Le nouveau documentaire de Bob Ross complique l'héritage d'un artiste qui a peint de « petits arbres heureux »

Alors que Steve Ross a été longuement interviewé, de nombreux autres ont refusé de l’être, y compris les Kowalski, à qui le documentaire a répondu aux cinéastes avec une lettre qui a soulevé le spectre d’une action en justice contre eux. Dans une déclaration à Vanity Fair, la société a rejeté le documentaire comme tentant de « remettre en cause les réclamations portées contre Bob Ross Inc. » dans le procès de Steve Ross en 2017.

En fonctionnant sur deux pistes, le film parvient à puiser dans la nostalgie de Ross, qui a grandi au fil des ans – d’un exposition 2019 à la Expérience Bob Ross dans l’Indiana – tout en s’aventurant dans des recoins plus sombres qui risquent de jeter des nuages ​​plus compliqués sur ces souvenirs.

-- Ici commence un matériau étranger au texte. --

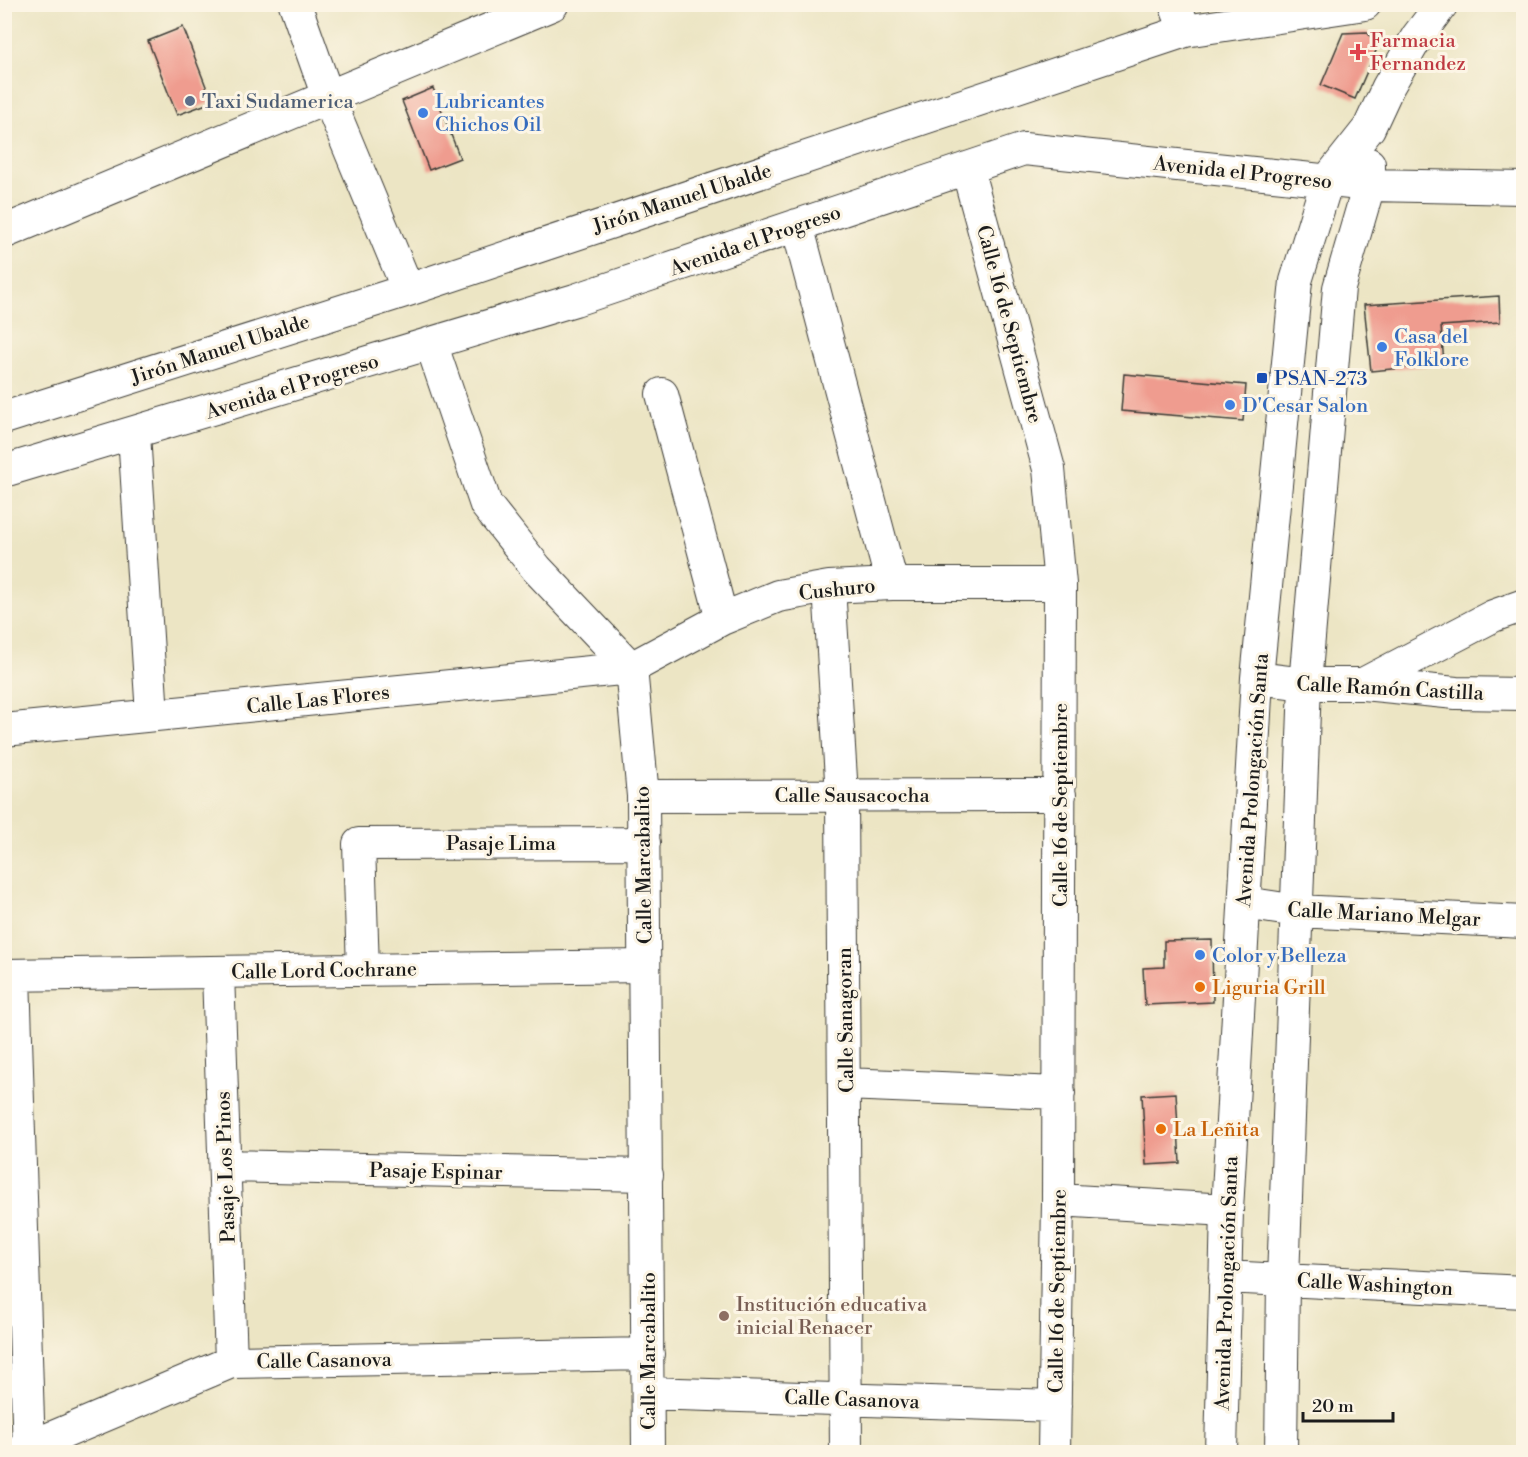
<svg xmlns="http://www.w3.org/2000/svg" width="1528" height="1457" viewBox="0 0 1528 1457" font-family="'Libre Bodoni',serif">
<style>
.building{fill:#ef9c8f}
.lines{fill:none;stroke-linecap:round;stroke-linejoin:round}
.minor-casing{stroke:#3b3a35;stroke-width:34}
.major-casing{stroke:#3b3a35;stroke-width:35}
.minor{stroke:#fff;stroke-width:32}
.major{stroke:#fff;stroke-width:33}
.health-dot{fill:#e0444e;stroke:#fcf5e5;stroke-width:2}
.service-dot{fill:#5c6f8a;stroke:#fcf5e5;stroke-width:2}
.shop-dot{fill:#3f7fe0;stroke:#fcf5e5;stroke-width:2}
.transit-dot{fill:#1a4fb4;stroke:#fcf5e5;stroke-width:2}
.food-dot{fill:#e8710a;stroke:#fcf5e5;stroke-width:2}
.education-dot{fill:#8d6e63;stroke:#fcf5e5;stroke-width:2}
.labels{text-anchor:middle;stroke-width:6;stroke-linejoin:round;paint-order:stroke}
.health-label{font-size:20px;fill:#be3a42;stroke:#fcf5e5;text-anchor:start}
.service-label{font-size:20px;fill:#4e5e75;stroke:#fcf5e5;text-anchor:start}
.shop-label{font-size:20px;fill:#366cbe;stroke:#fcf5e5;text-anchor:start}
.street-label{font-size:20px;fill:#1c1c1c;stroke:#fcf5e5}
.transit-label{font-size:20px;fill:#164399;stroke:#fcf5e5;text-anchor:start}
.food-label{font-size:20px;fill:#c56008;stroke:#fcf5e5;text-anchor:start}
.education-label{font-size:20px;fill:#785e54;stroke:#fcf5e5;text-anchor:start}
</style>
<rect width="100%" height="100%" fill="#fcf5e5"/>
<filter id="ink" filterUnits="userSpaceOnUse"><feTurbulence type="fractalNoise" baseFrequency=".0167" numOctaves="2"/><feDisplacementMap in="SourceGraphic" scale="12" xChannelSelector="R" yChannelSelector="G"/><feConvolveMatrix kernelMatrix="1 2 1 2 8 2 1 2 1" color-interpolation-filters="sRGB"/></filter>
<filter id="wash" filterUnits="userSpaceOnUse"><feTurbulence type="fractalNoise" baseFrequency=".008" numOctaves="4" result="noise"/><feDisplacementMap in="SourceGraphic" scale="24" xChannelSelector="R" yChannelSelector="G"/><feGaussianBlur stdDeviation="1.35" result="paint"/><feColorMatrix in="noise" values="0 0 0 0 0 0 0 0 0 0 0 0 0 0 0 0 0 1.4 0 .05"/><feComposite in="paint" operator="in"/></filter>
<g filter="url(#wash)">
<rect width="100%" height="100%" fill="#ece5c4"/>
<g id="blocks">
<path class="building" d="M183,27l29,75 -35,13 -29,-74z
M1367,32l11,14 -23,53 -34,-14 22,-52z
M433,88l27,70 -31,12 -27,-69z
M1499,296l1,26 -59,4 3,38 -73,7 -7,-66z
M1124,374l122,11 -3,36 -122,-10z
M1212,940l1,62 -68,3 -2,-37 21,-1v-26z
M1176,1093l4,70 -34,2 -4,-70z"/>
</g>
</g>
<g filter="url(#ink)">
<use href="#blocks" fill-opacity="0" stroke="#3b3a35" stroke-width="1.5"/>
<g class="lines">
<g class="minor-casing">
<path id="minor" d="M295,4l33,93 80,193
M1175,4l10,27
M967,168l82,301 11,115 -2,616 -4,252
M797,225l95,359
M431,343l55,162 51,64 94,99 12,128 5,656
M662,394l60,225
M4,418l404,-128 777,-259 180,-27
M134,434l18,281
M4,471l571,-171 449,-151 345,36 155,3
M829,587l13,208 4,657
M1257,678l48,6h58l93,9 68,1
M1363,684l130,-68 31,-11
M4,730l627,-62 91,-49 56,-23 51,-9 63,-3h168
M643,796l417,-1
M1245,903l52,8 227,11
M363,970l-4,-126 285,-1
M218,972l13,390
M4,975l640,-9
M14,975l15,477
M845,1084l214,9
M225,1166l422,9
M1058,1200l169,10
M1225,1277l299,15
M648,1393l407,13
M18,1452l213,-90 417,-8
M1221,1452l6,-242 30,-532 39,-397 31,-100 42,-53 19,-41 29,-50 25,-33
M1281,1452l2,-173 22,-595 34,-396 30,-103v-21"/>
</g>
<g class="major-casing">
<path id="major" d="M4,232l548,-228"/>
</g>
<use href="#minor" class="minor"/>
<use href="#major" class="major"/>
</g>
</g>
<path class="health-dot" d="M1355 43h6v6h6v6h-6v6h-6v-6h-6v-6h6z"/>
<circle class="service-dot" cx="190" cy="101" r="6"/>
<g class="shop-dot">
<circle cx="423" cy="113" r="6"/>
<circle cx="1382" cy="347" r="6"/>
<circle cx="1230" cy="405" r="6"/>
<circle cx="1200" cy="955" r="6"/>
</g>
<rect class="transit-dot" x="1256" y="372" width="12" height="12" rx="3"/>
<g class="food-dot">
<circle cx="1200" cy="987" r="6"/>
<circle cx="1161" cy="1129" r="6"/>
</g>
<circle class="education-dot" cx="724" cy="1316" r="6"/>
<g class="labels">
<g class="health-label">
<text x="1370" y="47">Farmacia<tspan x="1370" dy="23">Fernandez</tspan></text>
</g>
<g class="service-label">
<text x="202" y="108">Taxi Sudamerica</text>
</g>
<g class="shop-label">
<text x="435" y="108">Lubricantes<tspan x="435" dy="23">Chichos Oil</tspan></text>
<text x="1394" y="343">Casa del<tspan x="1394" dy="23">Folklore</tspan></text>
<text x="1242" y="412">D'Cesar Salon</text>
<text x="1212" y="962">Color y Belleza</text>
</g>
<g class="street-label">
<text transform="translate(1243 172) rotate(6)" y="7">Avenida el Progreso</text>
<text transform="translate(682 198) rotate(-18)" y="7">Jirón Manuel Ubalde</text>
<text transform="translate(755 240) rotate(-19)" y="7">Avenida el Progreso</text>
<text transform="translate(1010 324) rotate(75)" y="7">Calle 16 de Septiembre</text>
<text transform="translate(220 349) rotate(-18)" y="7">Jirón Manuel Ubalde</text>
<text transform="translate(292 386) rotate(-17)" y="7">Avenida el Progreso</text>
<text transform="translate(837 589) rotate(-6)" y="7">Cushuro</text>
<text transform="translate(1390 688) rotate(3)" y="7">Calle Ramón Castilla</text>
<text transform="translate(318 699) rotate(-6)" y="7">Calle Las Flores</text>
<text transform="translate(1252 780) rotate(-86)" y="7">Avenida Prolongación Santa</text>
<text x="852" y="802">Calle Sausacocha</text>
<text transform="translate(1060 805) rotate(-90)" y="7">Calle 16 de Septiembre</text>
<text x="501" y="850">Pasaje Lima</text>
<text transform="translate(643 865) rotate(-91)" y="7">Calle Marcabalito</text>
<text transform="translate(1384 914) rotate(3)" y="7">Calle Mariano Melgar</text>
<text transform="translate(324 970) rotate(-1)" y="7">Calle Lord Cochrane</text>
<text transform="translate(845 1020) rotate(-91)" y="7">Calle Sanagoran</text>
<text transform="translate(225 1167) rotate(-92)" y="7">Pasaje Los Pinos</text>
<text transform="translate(436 1171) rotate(1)" y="7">Pasaje Espinar</text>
<text transform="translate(1226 1283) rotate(-88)" y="7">Avenida Prolongación Santa</text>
<text transform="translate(1375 1284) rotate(3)" y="7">Calle Washington</text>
<text transform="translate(1057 1291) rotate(-89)" y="7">Calle 16 de Septiembre</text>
<text transform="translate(648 1351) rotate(-90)" y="7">Calle Marcabalito</text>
<text transform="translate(324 1360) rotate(-1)" y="7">Calle Casanova</text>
<text transform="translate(852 1399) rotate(2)" y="7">Calle Casanova</text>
</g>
<g class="transit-label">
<text x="1274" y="385">PSAN-273</text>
</g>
<g class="food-label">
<text x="1212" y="994">Liguria Grill</text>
<text x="1173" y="1136">La Leñita</text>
</g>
<g class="education-label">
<text x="736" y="1311">Institución educativa<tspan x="736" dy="23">inicial Renacer</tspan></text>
</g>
</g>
<rect width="1528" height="1457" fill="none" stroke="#fcf5e5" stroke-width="24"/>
<path d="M1303 1412v9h90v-9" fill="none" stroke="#1c1c1c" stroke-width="3"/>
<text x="1312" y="1412" font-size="18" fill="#1c1c1c" stroke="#fcf5e5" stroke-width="4.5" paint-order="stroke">20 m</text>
</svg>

“Bob Ross” dresse le portrait de l’homme, qui a qualifié les erreurs de peinture d'”accidents heureux”. Pourtant, c’est le reste du sous-titre du film qui sert de fondement et qui rappelle qu’avec la vie et l’héritage de personnalités publiques bien-aimées, il n’est pas toujours facile de voir la forêt pour les arbres.

“Bob Ross: Happy Accidents, Betrayal & Greed” sera présenté le 25 août sur Netflix.